I am in full autumn fan girl mode right now.

Early October oak leaves in Maryland. Credit: Anna O'Brien

Pumpkins: bought. Pie: made and eaten. Constantly thinking about new cozy hobbies for dark, cold nights inside: constant.


But it's not winter yet. With the leaves turning into cathedral windows, the weather is perfect for exploring. Crisp in the morning, warming up by afternoon. I'm also gearing up to start a new writing project, so I'm looking for inspiration at every corner, with everything I read and hear. It's time to dial the imagination up to level 11.


And with that, here's another, somewhat humbling quote from Rebecca Solnit, in A Field Guide to Getting Lost:

What is the message that wild animals bring, the message that seems to say everything and nothing? What is this message that is wordless, that is nothing more or less than the animals themselves---that the world is wild, that life is unpredictable in its goodness and its danger, that the world is larger than your imagination? . . . the best writing appears like those animals, sudden, self-possessed, telling everything and nothing, words approaching wordlessness.
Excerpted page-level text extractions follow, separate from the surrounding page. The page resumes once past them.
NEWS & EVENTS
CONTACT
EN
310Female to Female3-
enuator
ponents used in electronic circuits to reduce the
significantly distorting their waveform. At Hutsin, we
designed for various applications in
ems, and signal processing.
Maybe writing is its own desert, its own wilderness.

Writing as a desert. I like that.


Understanding that the world is larger than your imagination. I like that, too. A subversion from what we're told as children by well-meaning adults: your imagination is limitless, the sky is the limit, etc., etc. Well. Doesn't that all seem a bit overwhelming? Better to think yourself a small, wonderful piece to a much larger whole. Then let it feed your imagination. Let it tell you everything and nothing. Be the earpiece. Then make something new from it. I like that.